The temple priests perform the puja (rituals) during festivals and on a daily basis. Like other Shiva temples of Tamil Nadu, the priests belong to the Shaiva community, a Brahmin sub-caste. The temple rituals are performed five times a day; Ushathkalam at 6:30 a.m., Kalasanthi at 8:00 a.m., Uchikalam at 12:00 a.m., Sayarakshai at 5:00 p.m., and Ardha Jamam at 8:00 p.m. Each ritual comprises four steps: abhisheka (sacred bath), alangaram (decoration), naivethanam (food offering) and deepa aradanai (waving of lamps) for both Vedapureeswarar and Mangayarkarasi. The worship is held amidst music with nagaswaram (pipe instrument) and tavil (percussion instrument), religious instructions in the Vedas (sacred texts) read by priests and prostration by worshipers in front of the temple mast.
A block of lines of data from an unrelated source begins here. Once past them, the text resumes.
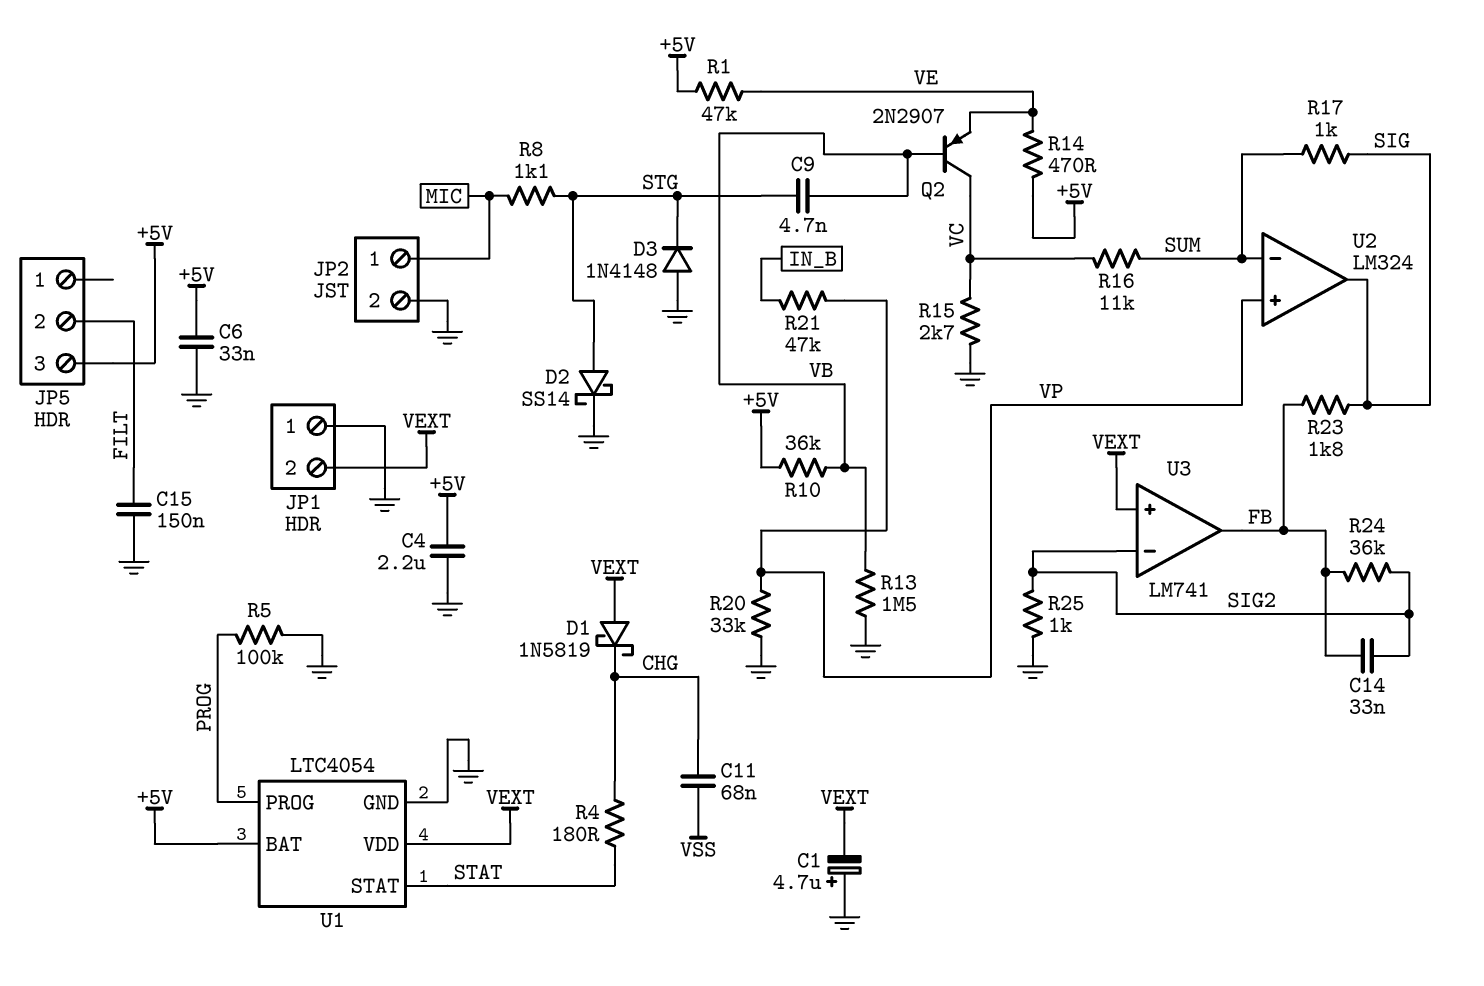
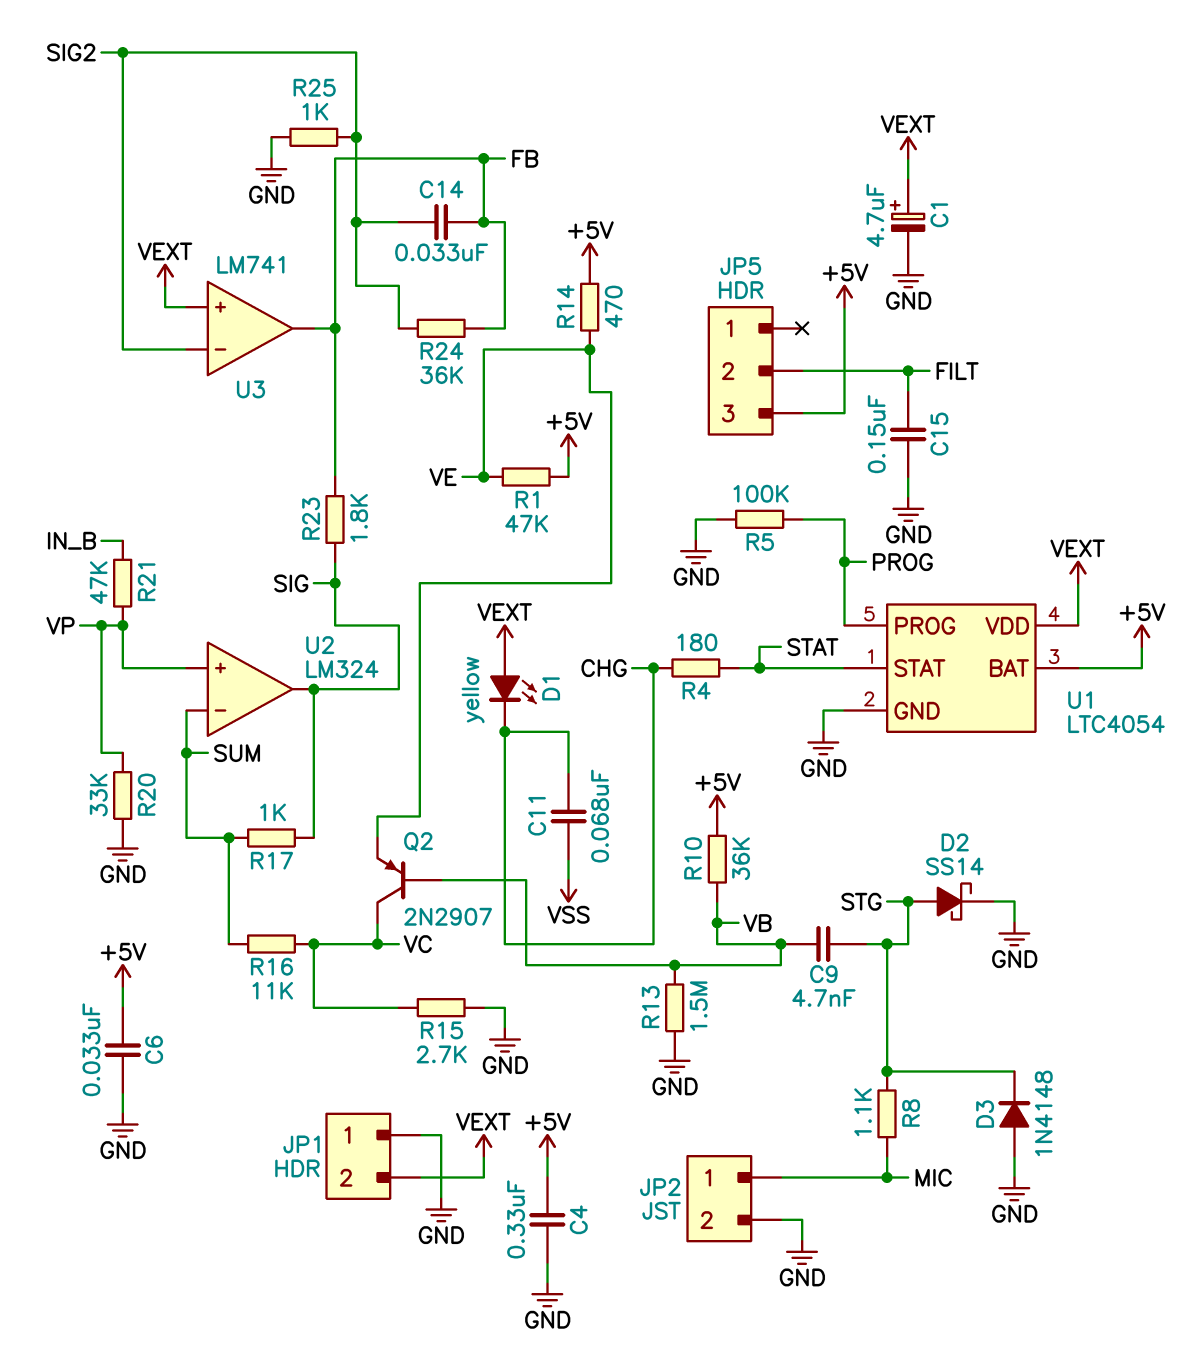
C1: 4.7uF (plus GND, minus VEXT) -> 4.7uF (plus VEXT, minus GND)
C4: 2.2uF (+5V, GND) -> 330nF (+5V, GND)
D1: schottky 1N5819 (A VEXT, K CHG) -> LED yellow (A VEXT, K CHG)

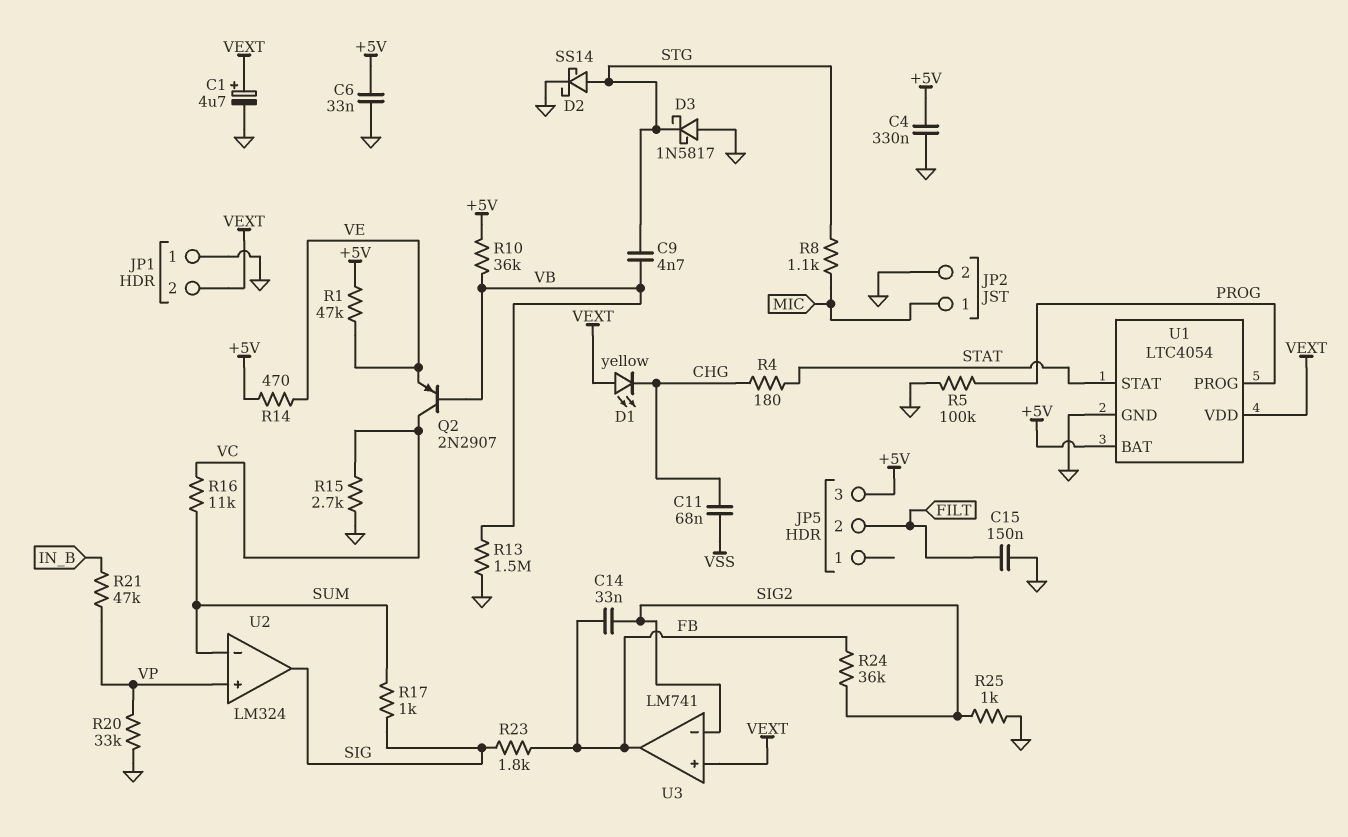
D3: diode 1N4148 (A GND, K STG) -> schottky 1N5817 (A GND, K STG)

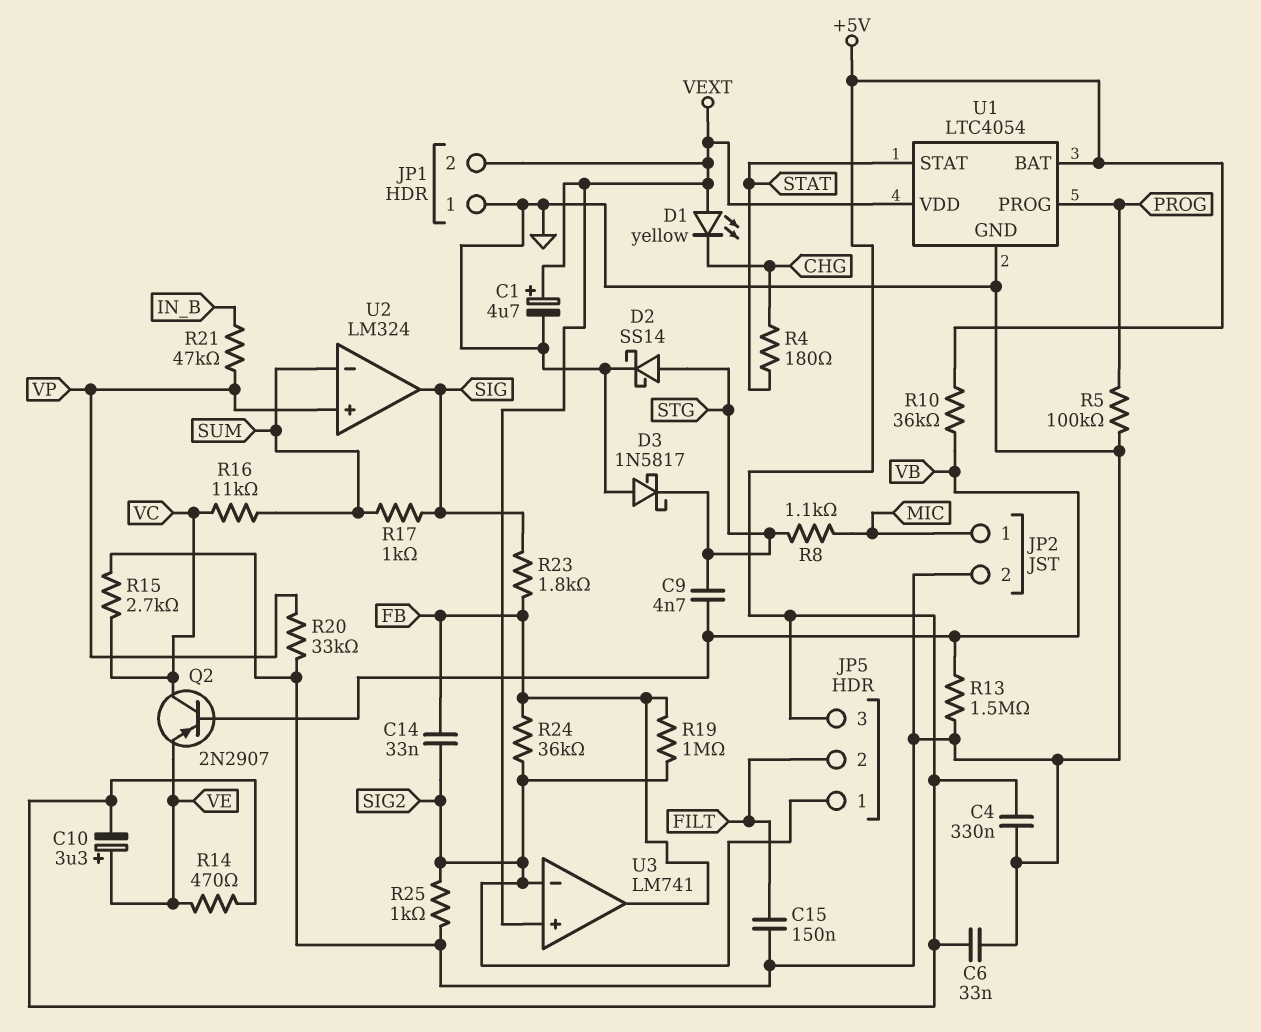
C10: none -> 3.3uF (plus VE, minus +5V)
C11: 68nF (CHG, VSS) -> none
JP5 pin 1: none -> SIG2
R1: 47k (+5V, VE) -> none
R19: none -> 1M (FB, SIG2)

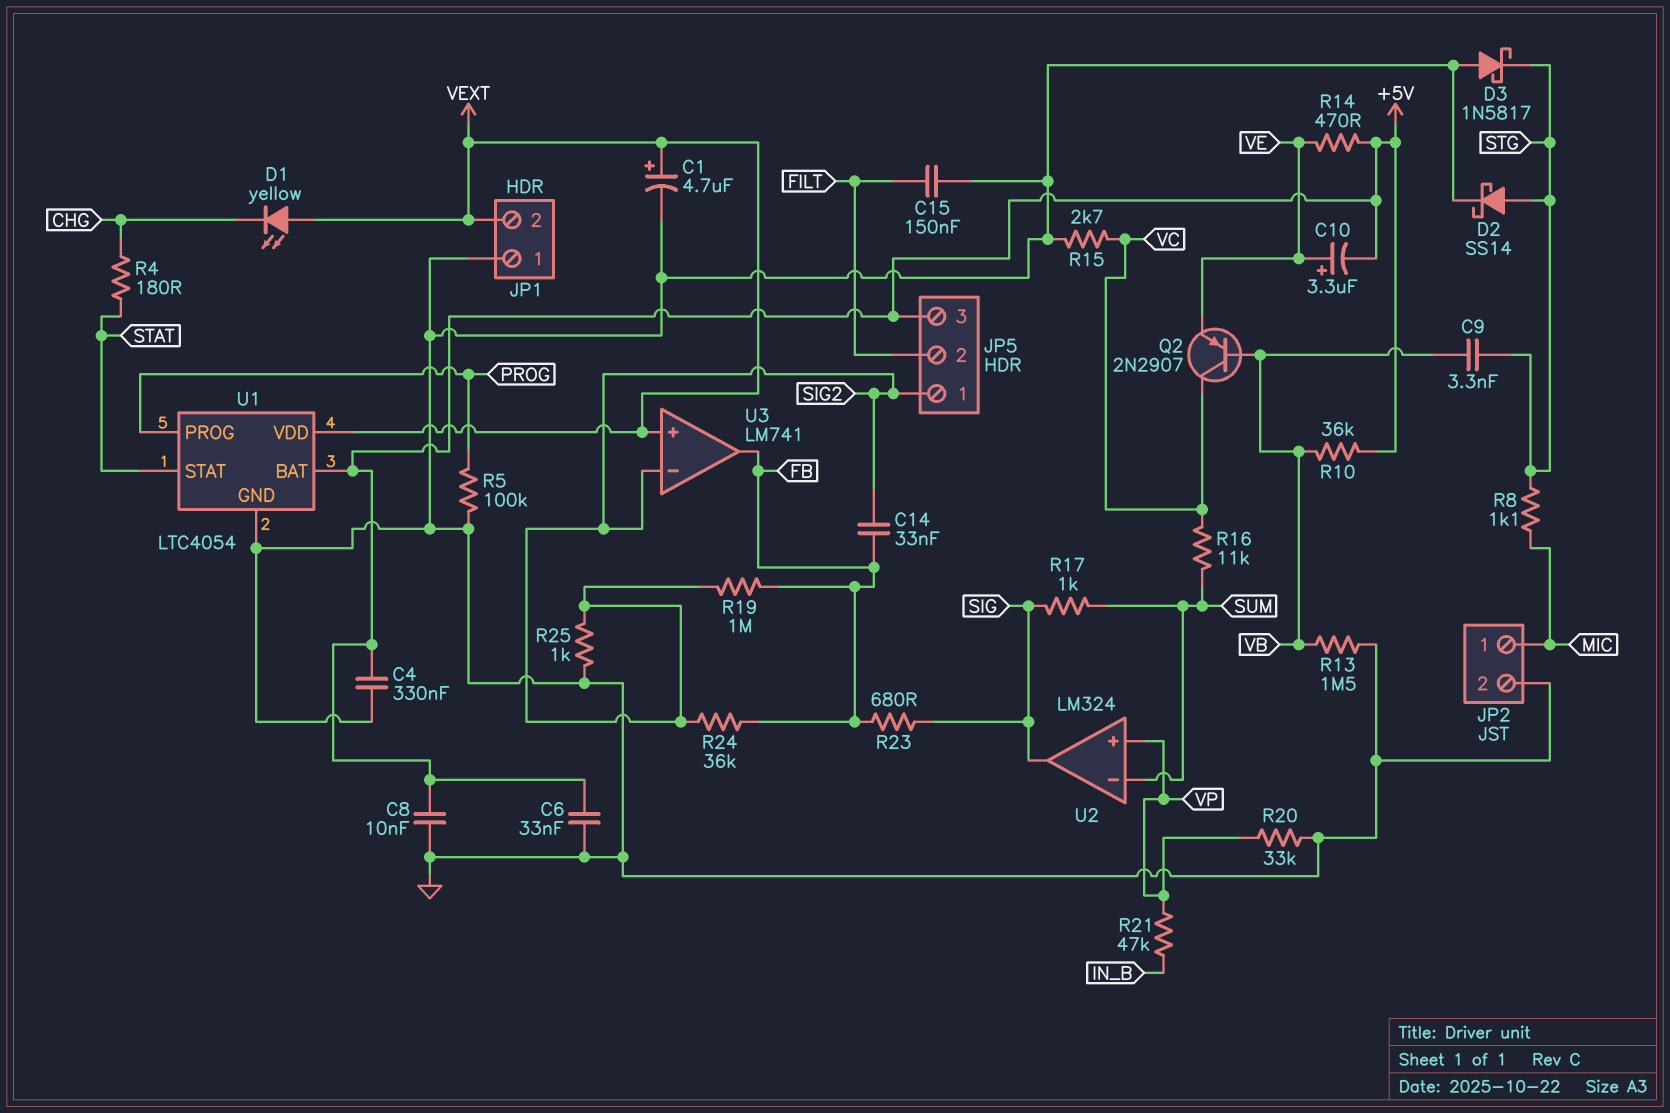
C8: none -> 10nF (+5V, GND)
C9: 4.7nF (STG, VB) -> 3.3nF (STG, VB)
R23: 1.8k (FB, SIG) -> 680 (FB, SIG)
There are weekly rituals like somavaram (Monday) and sukravaram (Friday), fortnightly rituals like pradosham and monthly festivals like amavasai (new moon day), kiruthigai, pournami (full moon day) and sathurthi. Mahashivaratri during February - March is the major festivals celebrated in the temple. The major festival in the region and the temple is the Sapthastanam festival.

==Idol Theft==
The idol of Nataraja belonging to the temple is believed to be stolen and smuggled abroad sometime after 1959, when it was last seen during a record-keeping exercise by the French Institute of Pondicherry. The Idol Wing of the Tamil Nadu Criminal Investigation Department (IW-CID) has traced it to the Asia Society Museum, New York in the United States.